Answer these questions from the review of Write Away below:
1. Which interviewer did Ernest Hemingway lecture?
2. Who publishes the book, and how many pages does it have?
3. Which two fellow star novelists does George join with her how-to book?

**TEXT**
----
WRITE AWAY
Reviewed by CRAIG McDONALD
ThisWeek Staff Writer
Ernest
Hemingway lectured interviewer George Plimpton, "It is not the writer's province
to explain it or run guided tours through the more difficult country of his
work."
Elizabeth George, best-selling author, has elected to do essentially that in her
new book, Write Away: One Novelist's Approach to Fiction and the Writing Life
(HarperCollins Publishers, 275 pages, $24.95).
She has also gone a step further: George not only points out significant
landmarks in her own works, but offers readers who are aspiring writers insight
into how she drew the maps.
When so many guides to writing fiction are penned by authors nobody has heard
of, it is compelling to find a best-selling author opening the door to her own
writing process. George joins fellow star novelists Stephen King and Lawrence
Block with her new how-to effort.
----
**DATA SHOWN**
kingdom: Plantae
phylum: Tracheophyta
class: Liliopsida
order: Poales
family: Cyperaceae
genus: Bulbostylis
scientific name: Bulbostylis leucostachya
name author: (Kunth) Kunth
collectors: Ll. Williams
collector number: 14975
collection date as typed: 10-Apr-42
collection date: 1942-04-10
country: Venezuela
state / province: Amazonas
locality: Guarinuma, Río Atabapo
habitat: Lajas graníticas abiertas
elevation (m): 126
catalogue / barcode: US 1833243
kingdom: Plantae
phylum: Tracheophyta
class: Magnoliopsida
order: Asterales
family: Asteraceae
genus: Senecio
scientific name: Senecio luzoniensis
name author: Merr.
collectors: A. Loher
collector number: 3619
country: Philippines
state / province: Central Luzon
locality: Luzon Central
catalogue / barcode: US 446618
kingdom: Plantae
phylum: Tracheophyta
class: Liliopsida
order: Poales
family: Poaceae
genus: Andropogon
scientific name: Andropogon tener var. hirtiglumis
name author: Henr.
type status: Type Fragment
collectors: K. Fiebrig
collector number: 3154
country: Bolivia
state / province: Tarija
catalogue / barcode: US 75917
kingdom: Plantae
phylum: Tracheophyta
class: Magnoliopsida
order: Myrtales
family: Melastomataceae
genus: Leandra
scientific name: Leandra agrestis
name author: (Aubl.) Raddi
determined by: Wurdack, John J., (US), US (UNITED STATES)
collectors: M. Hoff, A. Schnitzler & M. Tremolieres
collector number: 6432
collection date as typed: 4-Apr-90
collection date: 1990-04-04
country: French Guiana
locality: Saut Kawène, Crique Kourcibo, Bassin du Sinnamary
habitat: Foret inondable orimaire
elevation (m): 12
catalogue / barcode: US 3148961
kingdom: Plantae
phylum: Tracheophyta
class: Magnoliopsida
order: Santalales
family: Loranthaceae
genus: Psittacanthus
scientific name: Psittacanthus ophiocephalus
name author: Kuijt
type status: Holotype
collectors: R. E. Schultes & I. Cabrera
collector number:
----
**RESPONSE TO THIS EXERCISE**
1. George Plimpton
2. HarperCollins Publishers; 275 pages
3. Stephen King and Lawrence Block